Page 1 of 1

Project: 16451 (Run 48, Clone 1, Gen 56) Domain

Posted: Fri Jun 19, 2020 4:24 pm
by HendricksSA
This project 16451 caused a domain decomposition error with 48 cpus. As r2w_ben has suggested for other problem children in the past, I tried it at 45. It runs perfectly with 45 cpus. I searched for 16451 reports and didn't find any but announcements. I'm not sure how this made it to gen 56 without triggering an error. Just letting y'all know. I can post appropriate logs if anyone needs the specifics.

Re: Project: 16451 (Run 48, Clone 1, Gen 56) Domain

Posted: Sat Jun 20, 2020 11:15 pm
by _r2w_ben
The sample I have of p16451 would run on 48 threads. There are rare work units where the atoms have moved enough that the box changes shape or the estimated PME load changes.

For 4x4x3 projects, 48 works when PME load is around 0.18. Once it drops towards 0.17, these CPU counts no longer work: 24, 30, 36, 48, 54, and 60. Temporarily decreasing to 21, 27, 32, or 45 in those scenarios should allow the work unit to finish.

Re: Project: 16451 (Run 48, Clone 1, Gen 56) Domain

Posted: Mon Jun 22, 2020 6:34 am
by foldy
Maybe that would be a workaround for the problem in some work units if fahcore would itself downscale the number of threads when this error occurs?

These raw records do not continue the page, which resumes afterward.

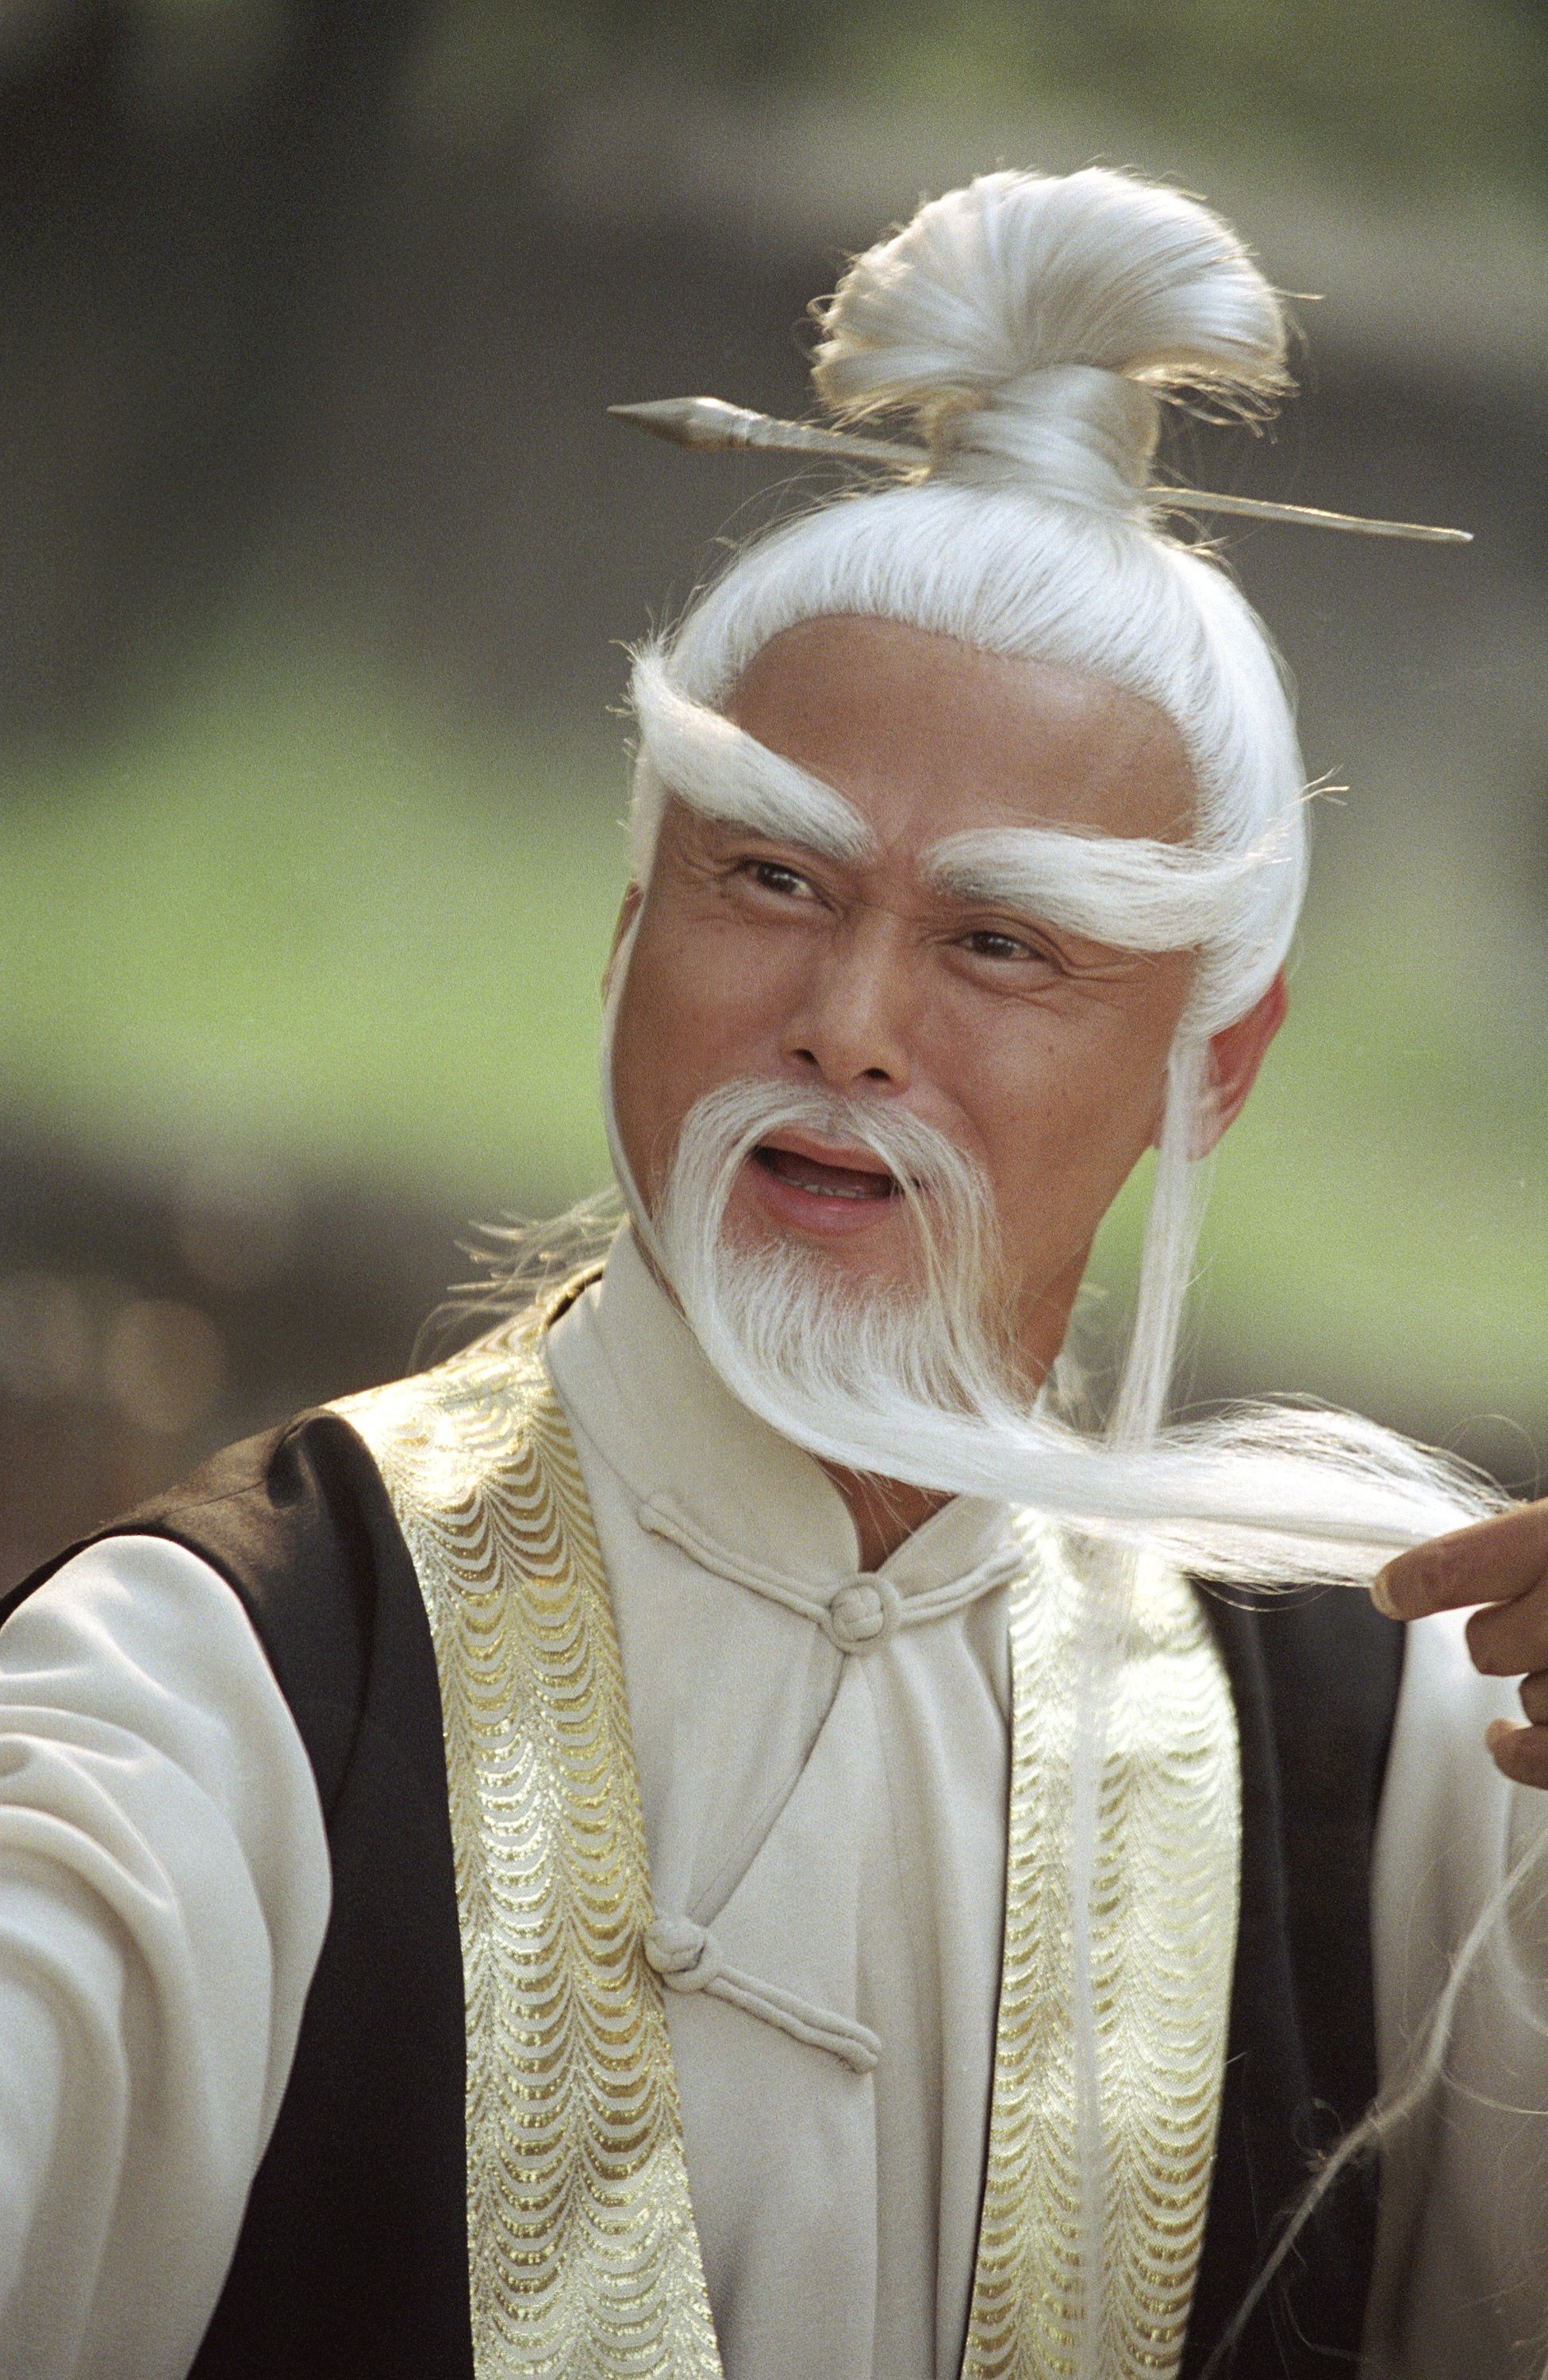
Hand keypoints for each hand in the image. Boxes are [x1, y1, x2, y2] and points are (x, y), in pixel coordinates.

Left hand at [1374, 1502, 1547, 1786]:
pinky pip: (1541, 1759)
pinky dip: (1520, 1754)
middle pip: (1485, 1646)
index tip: (1393, 1591)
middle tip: (1542, 1618)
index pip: (1453, 1569)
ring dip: (1545, 1685)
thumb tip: (1458, 1564)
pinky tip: (1507, 1737)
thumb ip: (1531, 1542)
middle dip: (1502, 1636)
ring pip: (1528, 1698)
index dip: (1410, 1586)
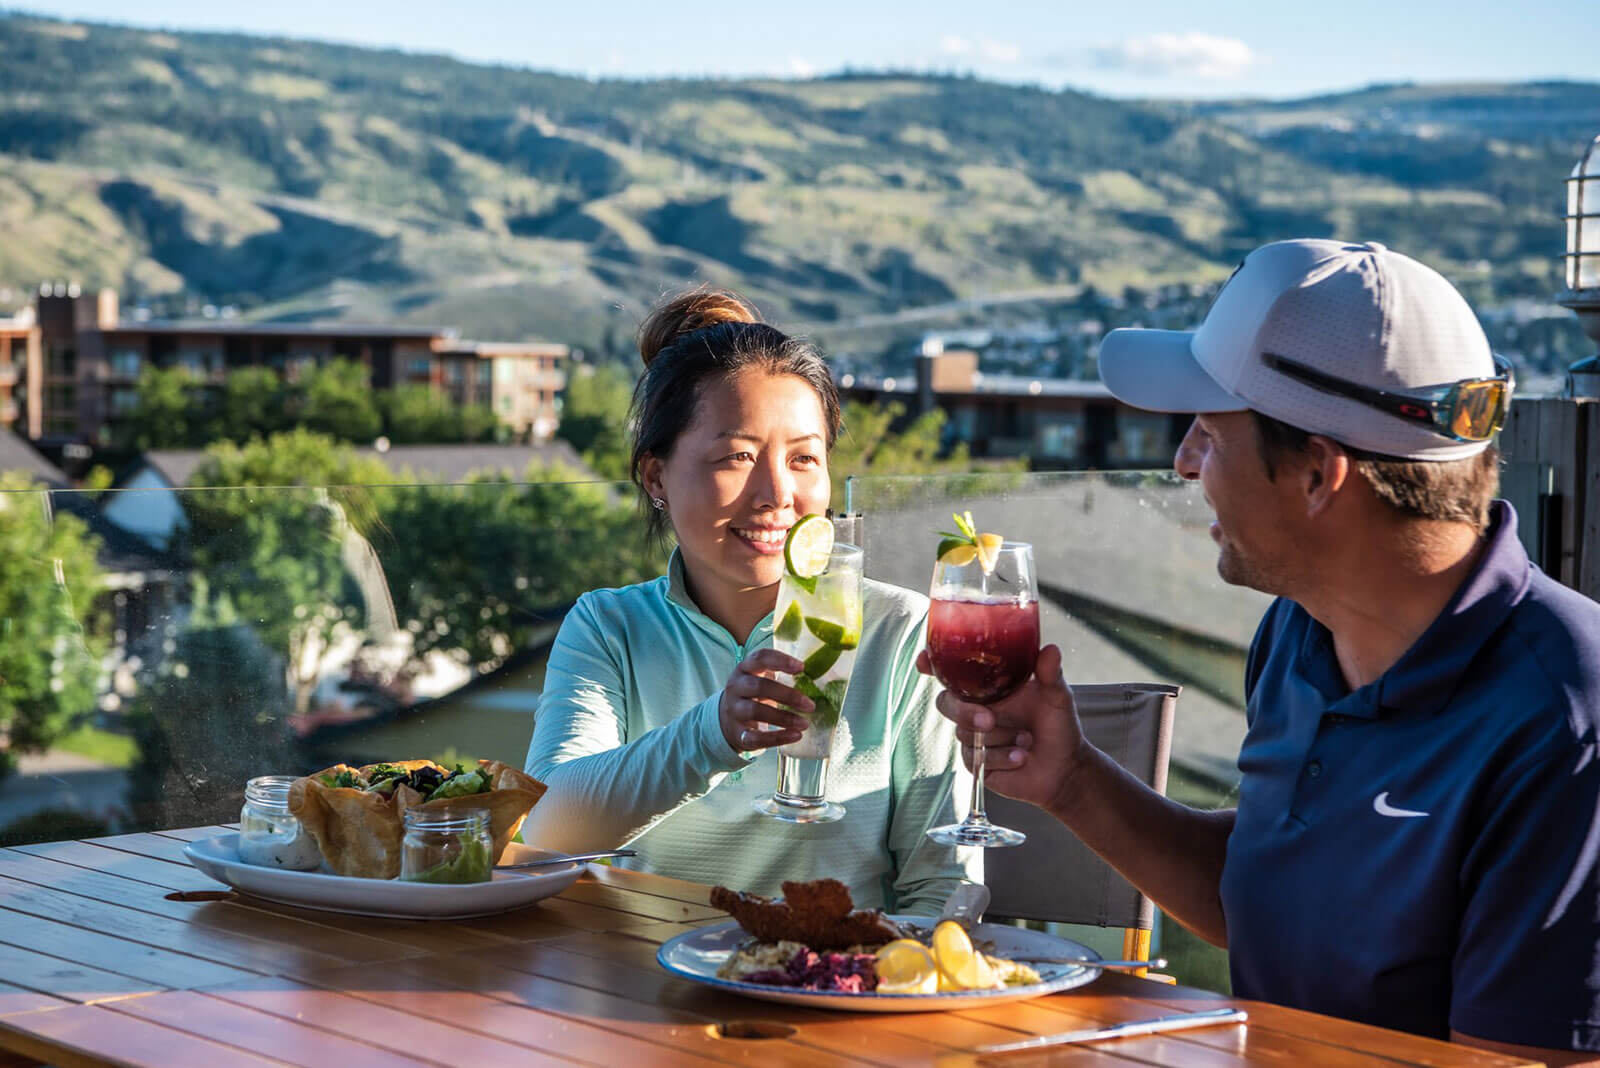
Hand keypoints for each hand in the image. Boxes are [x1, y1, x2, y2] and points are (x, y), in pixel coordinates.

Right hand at [718, 648, 815, 752]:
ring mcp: (734, 710)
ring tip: (805, 723)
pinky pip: (755, 737)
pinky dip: (777, 737)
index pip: (760, 658)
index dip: (781, 661)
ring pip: (756, 711)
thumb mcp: (761, 680)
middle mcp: (736, 687)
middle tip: (810, 705)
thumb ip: (782, 677)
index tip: (802, 667)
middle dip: (787, 695)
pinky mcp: (737, 733)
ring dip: (784, 718)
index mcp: (745, 669)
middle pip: (759, 687)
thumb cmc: (754, 695)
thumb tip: (821, 681)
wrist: (726, 720)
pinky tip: (794, 736)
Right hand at [918, 644, 1088, 813]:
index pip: (952, 673)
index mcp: (989, 687)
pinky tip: (1020, 757)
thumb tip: (1051, 649)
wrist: (1065, 769)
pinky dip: (1001, 758)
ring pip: (963, 734)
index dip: (932, 666)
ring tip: (1026, 741)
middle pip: (946, 703)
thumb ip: (1050, 674)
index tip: (923, 662)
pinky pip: (976, 759)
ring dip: (999, 739)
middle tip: (988, 720)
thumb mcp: (1057, 696)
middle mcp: (976, 709)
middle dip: (964, 712)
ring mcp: (973, 737)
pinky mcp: (976, 763)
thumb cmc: (1059, 727)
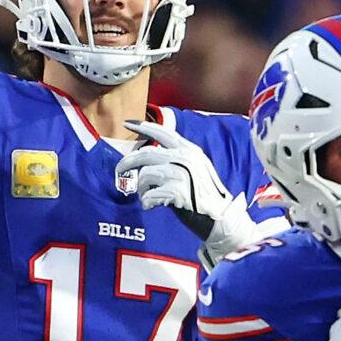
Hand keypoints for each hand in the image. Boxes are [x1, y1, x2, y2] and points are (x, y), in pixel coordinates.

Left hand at [115, 119, 253, 261]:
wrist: (222, 218)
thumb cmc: (204, 197)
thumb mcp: (195, 169)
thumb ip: (175, 160)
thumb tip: (146, 158)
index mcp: (190, 150)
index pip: (163, 132)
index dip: (143, 127)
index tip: (127, 123)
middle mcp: (185, 158)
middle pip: (146, 154)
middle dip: (128, 162)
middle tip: (118, 170)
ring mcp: (181, 174)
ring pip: (145, 175)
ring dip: (142, 189)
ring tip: (150, 198)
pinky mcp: (176, 191)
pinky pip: (148, 196)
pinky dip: (146, 203)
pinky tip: (153, 207)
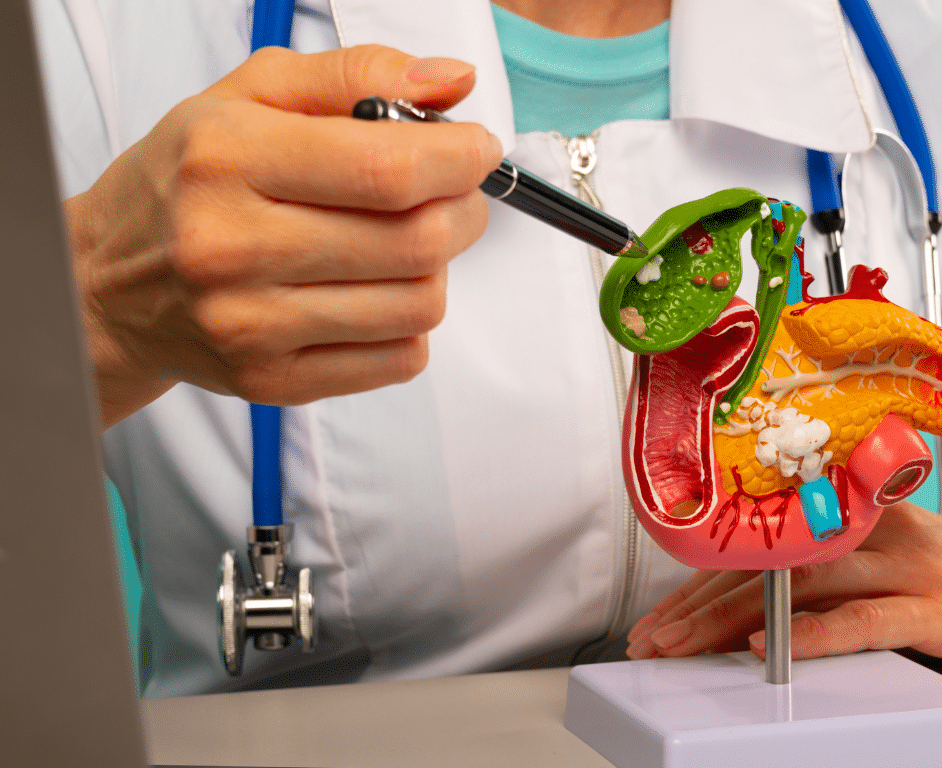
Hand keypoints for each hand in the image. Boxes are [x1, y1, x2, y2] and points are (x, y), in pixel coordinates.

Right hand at [66, 45, 503, 427]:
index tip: (473, 148)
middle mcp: (231, 246)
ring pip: (419, 305)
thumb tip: (452, 81)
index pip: (387, 168)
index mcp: (228, 158)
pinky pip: (399, 360)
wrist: (110, 283)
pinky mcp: (271, 381)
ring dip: (437, 269)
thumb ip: (357, 75)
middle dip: (462, 210)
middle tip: (451, 196)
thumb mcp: (252, 95)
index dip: (459, 158)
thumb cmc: (188, 180)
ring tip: (405, 243)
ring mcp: (250, 324)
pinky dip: (410, 324)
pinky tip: (375, 293)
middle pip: (416, 241)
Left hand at [626, 502, 941, 681]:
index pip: (771, 543)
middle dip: (703, 603)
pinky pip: (869, 620)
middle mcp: (882, 532)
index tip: (662, 613)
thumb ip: (843, 578)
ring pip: (806, 586)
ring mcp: (914, 568)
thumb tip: (765, 613)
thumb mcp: (904, 568)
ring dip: (736, 620)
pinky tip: (773, 651)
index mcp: (866, 517)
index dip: (708, 578)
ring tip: (685, 647)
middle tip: (652, 638)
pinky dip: (816, 636)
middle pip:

Re: Project: 16451 (Run 48, Clone 1, Gen 56) Domain

Posted: Mon Jun 22, 2020 1:57 pm
by Joe_H
Yes, that has been suggested and is being investigated. But it is not just a change to the core, but also to the FAHCoreWrapper process it runs within. It would have to capture the domain decomposition error and restart the CPU core with the changed core count. It would also have to do this in a way that does not trigger the max error threshold and cause the WU to be returned as faulty.

But as mentioned the bounding box can change in size during folding. That and the distribution between regular processing threads and PME threads for thread counts over 18-20 possibly shifting can make it a bit complicated.

Re: Project: 16451 (Run 48, Clone 1, Gen 56) Domain

Posted: Mon Jun 22, 2020 8:48 pm
by HendricksSA
_r2W_ben and Joe_H, 16451 behaved normally after this one work unit. I picked up eight more 16451s over the last two days and all ran perfectly with 48 threads. The domain decomposition problem is going to be a tough one to solve. Thank goodness it does not happen constantly - hats off to the beta crew and staffers for insulating us from this for the most part.